▶ Text excerpt:
----------------------------------------

Re: [Numpy-discussion] missing data discussion round 2

2011-06-29 Thread Matthew Brett
Hi,

On Wed, Jun 29, 2011 at 7:20 PM, Lluís xscr...@gmx.net wrote:
 Mark Wiebe writes:

 There seems to be a general idea that masks and NA bit patterns imply
 particular differing semantics, something which I think is simply
 false.

 Well, my example contained a difference (the need for the skipna=True
 argument) precisely because it seemed that there was some need for
 different defaults.

 Honestly, I think this difference breaks the POLA (principle of least
 astonishment).


 [...]
 As far as I can tell, the only required difference between them is
 that NA bit patterns must destroy the data. Nothing else. Everything
 on top of that is a choice of API and interface mechanisms. I want
 them to behave exactly the same except for that necessary difference,
 so that it will be possible to use the *exact same Python code* with
 either approach.

 I completely agree. What I'd suggest is a global and/or per-object
 ndarray.flags.skipna for people like me that just want to ignore these
 entries without caring about setting it on each operaion (or the other
 way around, depends on the default behaviour).

 The downside is that it adds yet another tweaking knob, which is not
 desirable...

Oh - dear - that would be horrible, if, depending on the tweak
somewhere in the distant past of your script, this:

 a = np.array([np.NA, 1.0], masked=True)

----------------------------------------

▶ Extracted data:
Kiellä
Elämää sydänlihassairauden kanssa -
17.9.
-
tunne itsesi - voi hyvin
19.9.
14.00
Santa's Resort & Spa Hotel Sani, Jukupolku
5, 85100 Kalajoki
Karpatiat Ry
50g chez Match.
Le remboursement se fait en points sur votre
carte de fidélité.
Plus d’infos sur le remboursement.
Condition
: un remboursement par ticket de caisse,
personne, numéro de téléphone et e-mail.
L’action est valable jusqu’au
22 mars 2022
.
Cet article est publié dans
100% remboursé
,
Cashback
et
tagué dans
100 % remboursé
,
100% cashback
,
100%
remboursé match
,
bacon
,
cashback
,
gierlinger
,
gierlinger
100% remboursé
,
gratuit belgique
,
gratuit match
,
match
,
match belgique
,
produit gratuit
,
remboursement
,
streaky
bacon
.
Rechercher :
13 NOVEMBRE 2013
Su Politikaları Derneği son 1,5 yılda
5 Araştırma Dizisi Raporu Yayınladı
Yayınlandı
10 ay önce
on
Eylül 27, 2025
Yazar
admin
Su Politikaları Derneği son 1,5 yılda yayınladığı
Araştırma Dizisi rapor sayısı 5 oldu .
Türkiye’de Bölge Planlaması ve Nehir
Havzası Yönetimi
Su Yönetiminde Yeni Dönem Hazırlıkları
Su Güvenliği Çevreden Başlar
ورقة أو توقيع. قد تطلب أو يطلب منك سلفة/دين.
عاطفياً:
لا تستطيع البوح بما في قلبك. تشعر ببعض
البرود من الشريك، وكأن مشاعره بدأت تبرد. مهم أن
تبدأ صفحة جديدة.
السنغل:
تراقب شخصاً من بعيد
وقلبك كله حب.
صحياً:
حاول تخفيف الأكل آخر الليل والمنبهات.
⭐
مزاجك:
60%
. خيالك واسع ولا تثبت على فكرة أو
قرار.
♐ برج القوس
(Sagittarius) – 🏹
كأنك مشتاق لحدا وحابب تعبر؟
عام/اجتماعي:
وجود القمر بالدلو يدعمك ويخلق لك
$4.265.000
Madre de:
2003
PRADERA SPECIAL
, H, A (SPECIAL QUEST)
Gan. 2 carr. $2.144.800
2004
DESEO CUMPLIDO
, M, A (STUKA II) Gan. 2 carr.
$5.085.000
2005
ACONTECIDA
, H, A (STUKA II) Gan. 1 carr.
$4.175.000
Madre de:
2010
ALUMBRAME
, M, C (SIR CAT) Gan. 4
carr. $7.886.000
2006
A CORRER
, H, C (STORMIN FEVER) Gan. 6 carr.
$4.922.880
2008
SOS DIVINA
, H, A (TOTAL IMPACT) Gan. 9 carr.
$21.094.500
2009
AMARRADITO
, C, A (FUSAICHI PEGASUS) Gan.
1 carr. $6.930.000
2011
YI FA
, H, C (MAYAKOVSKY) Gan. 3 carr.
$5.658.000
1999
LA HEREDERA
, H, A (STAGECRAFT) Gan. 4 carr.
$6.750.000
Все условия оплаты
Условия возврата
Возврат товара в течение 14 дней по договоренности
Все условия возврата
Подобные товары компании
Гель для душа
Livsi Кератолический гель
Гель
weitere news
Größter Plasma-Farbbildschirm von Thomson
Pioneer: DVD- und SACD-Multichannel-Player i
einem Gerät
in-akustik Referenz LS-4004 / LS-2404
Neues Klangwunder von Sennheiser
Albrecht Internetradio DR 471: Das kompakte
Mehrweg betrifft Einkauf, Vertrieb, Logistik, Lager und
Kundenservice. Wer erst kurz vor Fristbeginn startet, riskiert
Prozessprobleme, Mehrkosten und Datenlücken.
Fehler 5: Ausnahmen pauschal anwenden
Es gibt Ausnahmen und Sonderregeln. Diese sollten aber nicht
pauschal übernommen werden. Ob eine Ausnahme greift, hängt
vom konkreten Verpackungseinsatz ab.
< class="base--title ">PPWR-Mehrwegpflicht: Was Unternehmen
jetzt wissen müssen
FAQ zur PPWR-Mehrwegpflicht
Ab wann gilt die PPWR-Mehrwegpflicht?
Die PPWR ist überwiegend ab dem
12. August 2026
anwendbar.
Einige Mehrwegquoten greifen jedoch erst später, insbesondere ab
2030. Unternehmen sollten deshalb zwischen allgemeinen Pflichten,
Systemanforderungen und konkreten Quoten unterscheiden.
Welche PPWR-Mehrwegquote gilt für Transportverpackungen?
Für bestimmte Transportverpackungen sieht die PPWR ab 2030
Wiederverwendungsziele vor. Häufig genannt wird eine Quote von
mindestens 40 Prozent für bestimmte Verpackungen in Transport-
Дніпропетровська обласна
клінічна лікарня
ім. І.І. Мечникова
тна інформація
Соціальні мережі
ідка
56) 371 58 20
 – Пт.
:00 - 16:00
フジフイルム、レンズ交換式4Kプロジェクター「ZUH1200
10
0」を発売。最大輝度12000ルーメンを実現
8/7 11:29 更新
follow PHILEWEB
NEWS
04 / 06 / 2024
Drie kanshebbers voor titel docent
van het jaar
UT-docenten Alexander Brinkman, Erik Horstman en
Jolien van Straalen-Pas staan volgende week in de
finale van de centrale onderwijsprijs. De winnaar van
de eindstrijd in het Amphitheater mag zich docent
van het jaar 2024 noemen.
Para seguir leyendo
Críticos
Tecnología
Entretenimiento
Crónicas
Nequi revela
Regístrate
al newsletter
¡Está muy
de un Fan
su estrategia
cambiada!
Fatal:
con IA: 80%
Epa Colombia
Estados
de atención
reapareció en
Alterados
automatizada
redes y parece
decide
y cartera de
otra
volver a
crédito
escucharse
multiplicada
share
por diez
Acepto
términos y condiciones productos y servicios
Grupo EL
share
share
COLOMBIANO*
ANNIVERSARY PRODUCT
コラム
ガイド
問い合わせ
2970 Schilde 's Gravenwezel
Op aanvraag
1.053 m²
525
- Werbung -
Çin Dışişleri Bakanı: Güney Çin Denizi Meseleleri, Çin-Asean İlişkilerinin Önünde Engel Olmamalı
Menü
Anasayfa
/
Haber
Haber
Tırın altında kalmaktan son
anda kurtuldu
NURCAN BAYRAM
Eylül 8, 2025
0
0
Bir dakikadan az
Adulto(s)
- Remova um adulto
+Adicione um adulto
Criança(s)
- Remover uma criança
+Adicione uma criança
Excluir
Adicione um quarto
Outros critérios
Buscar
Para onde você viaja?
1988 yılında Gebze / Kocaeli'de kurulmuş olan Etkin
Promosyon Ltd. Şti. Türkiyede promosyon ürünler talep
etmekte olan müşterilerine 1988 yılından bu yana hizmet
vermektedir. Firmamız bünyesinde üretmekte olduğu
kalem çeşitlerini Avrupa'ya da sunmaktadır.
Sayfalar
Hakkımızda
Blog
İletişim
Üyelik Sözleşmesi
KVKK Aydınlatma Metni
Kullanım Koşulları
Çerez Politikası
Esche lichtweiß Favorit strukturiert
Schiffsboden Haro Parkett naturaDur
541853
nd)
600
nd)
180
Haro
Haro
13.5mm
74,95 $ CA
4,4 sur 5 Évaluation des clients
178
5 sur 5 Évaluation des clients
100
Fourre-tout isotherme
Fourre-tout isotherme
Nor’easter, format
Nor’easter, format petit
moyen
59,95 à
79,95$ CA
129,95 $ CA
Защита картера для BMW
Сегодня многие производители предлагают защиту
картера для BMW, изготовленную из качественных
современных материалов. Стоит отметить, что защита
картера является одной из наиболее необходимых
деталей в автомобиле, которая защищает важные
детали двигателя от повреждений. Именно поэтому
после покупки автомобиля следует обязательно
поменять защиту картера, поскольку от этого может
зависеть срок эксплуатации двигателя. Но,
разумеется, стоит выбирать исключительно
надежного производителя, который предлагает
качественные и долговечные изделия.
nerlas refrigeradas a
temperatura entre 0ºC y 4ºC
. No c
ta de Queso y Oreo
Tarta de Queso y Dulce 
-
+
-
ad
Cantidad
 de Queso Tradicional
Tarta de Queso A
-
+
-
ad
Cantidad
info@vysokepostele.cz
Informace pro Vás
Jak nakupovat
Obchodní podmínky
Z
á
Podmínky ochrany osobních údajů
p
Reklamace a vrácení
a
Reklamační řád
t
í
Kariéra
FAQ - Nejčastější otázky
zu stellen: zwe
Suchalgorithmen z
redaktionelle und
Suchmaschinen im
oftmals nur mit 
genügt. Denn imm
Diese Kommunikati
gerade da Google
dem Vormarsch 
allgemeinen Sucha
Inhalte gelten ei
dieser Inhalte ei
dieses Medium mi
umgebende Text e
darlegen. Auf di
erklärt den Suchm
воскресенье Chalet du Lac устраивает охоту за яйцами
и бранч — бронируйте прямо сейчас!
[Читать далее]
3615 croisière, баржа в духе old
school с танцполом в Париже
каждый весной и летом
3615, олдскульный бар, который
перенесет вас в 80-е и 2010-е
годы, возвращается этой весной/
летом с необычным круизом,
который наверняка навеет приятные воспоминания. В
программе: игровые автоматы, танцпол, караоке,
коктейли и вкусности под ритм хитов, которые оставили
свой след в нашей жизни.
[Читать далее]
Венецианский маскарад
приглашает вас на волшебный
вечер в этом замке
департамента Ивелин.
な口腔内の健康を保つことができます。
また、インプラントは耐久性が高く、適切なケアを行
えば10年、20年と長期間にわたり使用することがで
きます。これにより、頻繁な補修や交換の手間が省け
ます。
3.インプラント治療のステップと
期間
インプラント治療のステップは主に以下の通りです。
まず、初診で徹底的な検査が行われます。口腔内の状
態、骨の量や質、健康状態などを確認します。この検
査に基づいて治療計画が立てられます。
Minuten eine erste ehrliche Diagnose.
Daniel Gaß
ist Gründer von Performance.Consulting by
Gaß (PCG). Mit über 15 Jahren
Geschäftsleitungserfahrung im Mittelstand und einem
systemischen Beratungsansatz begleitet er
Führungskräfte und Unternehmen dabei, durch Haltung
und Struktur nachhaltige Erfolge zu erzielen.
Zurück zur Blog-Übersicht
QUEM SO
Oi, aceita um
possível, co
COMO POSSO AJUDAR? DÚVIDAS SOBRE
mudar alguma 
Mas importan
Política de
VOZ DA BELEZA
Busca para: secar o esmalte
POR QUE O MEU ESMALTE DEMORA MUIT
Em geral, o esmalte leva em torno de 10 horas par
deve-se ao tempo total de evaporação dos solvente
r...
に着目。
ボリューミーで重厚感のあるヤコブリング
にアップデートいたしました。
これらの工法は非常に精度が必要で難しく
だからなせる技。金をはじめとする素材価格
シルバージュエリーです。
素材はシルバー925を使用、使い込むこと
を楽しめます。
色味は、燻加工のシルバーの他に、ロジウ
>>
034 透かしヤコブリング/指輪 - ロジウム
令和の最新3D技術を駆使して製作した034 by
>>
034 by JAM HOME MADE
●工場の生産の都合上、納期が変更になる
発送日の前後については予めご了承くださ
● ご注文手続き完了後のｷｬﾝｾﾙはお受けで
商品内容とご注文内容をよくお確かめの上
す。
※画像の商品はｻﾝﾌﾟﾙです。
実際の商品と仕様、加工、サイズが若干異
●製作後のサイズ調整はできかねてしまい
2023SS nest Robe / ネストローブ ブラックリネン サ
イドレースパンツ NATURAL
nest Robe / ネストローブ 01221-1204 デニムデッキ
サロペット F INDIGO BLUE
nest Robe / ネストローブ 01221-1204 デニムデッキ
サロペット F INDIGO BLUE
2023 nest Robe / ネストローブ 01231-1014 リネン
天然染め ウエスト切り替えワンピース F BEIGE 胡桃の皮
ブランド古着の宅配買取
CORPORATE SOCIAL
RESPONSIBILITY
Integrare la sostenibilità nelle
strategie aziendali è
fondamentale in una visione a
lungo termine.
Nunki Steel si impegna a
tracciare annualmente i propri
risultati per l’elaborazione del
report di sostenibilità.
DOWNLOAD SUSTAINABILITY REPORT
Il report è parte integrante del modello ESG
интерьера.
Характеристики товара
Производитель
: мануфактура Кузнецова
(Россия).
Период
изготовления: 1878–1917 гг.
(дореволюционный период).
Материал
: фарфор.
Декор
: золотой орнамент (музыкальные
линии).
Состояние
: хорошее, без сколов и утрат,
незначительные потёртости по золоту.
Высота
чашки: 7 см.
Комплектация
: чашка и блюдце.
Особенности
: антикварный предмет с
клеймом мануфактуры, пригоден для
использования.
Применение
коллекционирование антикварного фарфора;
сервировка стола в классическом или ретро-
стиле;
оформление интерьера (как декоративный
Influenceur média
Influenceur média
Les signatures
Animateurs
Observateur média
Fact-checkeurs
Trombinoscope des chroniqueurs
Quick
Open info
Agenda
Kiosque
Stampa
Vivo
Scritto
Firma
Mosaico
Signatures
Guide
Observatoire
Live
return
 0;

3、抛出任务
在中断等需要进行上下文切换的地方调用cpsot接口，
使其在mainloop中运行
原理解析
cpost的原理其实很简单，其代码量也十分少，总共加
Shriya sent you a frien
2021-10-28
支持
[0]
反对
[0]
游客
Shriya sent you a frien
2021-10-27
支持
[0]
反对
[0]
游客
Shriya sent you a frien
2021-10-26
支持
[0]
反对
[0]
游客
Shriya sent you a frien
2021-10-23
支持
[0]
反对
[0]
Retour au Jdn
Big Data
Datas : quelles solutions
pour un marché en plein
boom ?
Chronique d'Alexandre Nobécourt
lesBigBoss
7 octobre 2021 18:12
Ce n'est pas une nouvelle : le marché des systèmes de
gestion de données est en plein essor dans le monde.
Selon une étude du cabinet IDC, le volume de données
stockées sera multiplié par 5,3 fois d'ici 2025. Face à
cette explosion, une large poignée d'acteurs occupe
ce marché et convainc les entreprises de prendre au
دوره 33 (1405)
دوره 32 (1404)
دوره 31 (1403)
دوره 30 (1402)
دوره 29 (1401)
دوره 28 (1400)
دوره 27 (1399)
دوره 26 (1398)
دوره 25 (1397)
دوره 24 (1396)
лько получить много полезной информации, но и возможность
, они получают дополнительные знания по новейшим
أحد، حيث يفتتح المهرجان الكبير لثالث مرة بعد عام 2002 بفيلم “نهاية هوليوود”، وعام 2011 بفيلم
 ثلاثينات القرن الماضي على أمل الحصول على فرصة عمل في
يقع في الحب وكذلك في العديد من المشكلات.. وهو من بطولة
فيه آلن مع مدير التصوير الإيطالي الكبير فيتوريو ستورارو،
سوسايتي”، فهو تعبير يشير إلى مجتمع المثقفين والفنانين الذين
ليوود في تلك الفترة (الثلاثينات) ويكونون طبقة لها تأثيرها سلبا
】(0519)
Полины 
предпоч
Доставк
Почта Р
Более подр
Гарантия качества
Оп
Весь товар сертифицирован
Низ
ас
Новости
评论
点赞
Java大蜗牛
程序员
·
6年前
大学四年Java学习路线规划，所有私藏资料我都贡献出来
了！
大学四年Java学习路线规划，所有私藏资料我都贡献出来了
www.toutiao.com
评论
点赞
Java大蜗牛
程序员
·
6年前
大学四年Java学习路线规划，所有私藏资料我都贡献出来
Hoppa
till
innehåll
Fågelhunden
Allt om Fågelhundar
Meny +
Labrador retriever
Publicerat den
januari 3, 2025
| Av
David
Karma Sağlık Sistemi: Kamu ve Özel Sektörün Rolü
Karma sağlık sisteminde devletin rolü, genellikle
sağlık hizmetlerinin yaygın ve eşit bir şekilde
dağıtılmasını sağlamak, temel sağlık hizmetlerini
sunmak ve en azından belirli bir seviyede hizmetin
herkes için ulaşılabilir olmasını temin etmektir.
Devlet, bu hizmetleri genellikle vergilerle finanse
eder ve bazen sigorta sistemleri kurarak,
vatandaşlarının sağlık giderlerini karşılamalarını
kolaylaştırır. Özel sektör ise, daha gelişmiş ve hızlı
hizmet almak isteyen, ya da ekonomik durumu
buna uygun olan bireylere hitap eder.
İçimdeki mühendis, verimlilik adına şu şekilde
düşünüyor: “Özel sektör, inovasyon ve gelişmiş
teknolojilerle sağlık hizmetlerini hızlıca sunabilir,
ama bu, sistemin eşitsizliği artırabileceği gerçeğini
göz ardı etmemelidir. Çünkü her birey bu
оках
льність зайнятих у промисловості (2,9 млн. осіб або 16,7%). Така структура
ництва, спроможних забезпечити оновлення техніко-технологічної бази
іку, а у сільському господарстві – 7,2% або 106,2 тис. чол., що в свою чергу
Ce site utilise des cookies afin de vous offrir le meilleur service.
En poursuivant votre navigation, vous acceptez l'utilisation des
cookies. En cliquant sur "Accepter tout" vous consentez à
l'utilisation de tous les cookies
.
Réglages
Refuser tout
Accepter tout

----------------------------------------

▶ Instruction 1: In the missing data thread, why does Mark Wiebe want masks and NA bit patterns to behave exactly the same apart from their one necessary difference? Answer in one to three sentences.
▶ Instruction 2: Can you sum up the missing data thread in three sentences?
▶ Instruction 3: Continue the missing data thread from where it stops.
The rows are material separate from the missing data thread.

▶ Task output 1: Mark Wiebe wants them to behave the same so that the exact same Python code can be used with either approach. In that view, the only required difference is that NA bit patterns must destroy the data. Everything beyond that is a choice of API and interface mechanisms.

▶ Task output 2: Mark Wiebe argues that masks and NA bit patterns need differ only in that NA bit patterns destroy the data, so the same Python code should work with either. Lluís agrees, though Lluís's own example had required a skipna=True argument, which Lluís thinks breaks the principle of least astonishment, and suggests a global or per-object ndarray.flags.skipna setting while admitting it adds another tweaking knob. Matthew Brett replies that it would be horrible if a tweak somewhere earlier in a script could change how code behaves, and starts an example with an array containing np.NA.

▶ Task output 3:
 np.sum(a)

could return either np.NA or 1.0...

Imagine someone twiddled the knob the other way and ran your script...

See you,

Matthew
___
NumPy-Discussion mailing list
NumPy-Discussion@scipy.org
http://mail.scipy.org/mailman/listinfo/numpy-discussion


Re: [Numpy-discussion] missing data discussion round 2

2011-06-29 Thread Charles R Harris
On Wed, Jun 29, 2011 at 1:32 PM, Matthew Brett matthew.br...@gmail.comwrote:

 Hi,

 On Wed, Jun 29, 2011 at 6:22 PM, Mark Wiebe mwwi...@gmail.com wrote:
  On Wed, Jun 29, 2011 at 8:20 AM, Lluís xscr...@gmx.net wrote:
 
  Matthew Brett writes:
 
   Maybe instead of np.NA, we could say np.IGNORE, which sort of conveys
   the idea that the entry is still there, but we're just ignoring it.
  Of
   course, that goes against common convention, but it might be easier
 to
   explain.
 
   I think Nathaniel's point is that np.IGNORE is a different idea than
   np.NA, and that is why joining the implementations can lead to
   conceptual confusion.
 
  This is how I see it:
 
   a = np.array([0, 1, 2], dtype=int)
   a[0] = np.NA
  ValueError
   e = np.array([np.NA, 1, 2], dtype=int)
  ValueError
   b  = np.array([np.NA, 1, 2], dtype=np.maybe(int))
   m  = np.array([np.NA, 1, 2], dtype=int, masked=True)
   bm = np.array([np.NA, 1, 2], dtype=np.maybe(int), masked=True)
   b[1] = np.NA
   np.sum(b)
  np.NA
   np.sum(b, skipna=True)
  2
   b.mask
  None
   m[1] = np.NA
   np.sum(m)
  2
   np.sum(m, skipna=True)
  2
   m.mask
  [False, False, True]
   bm[1] = np.NA
   np.sum(bm)
  2
   np.sum(bm, skipna=True)
  2
   bm.mask
  [False, False, True]
 
  So:
 
  * Mask takes precedence over bit pattern on element assignment. There's
   still the question of how to assign a bit pattern NA when the mask is
   active.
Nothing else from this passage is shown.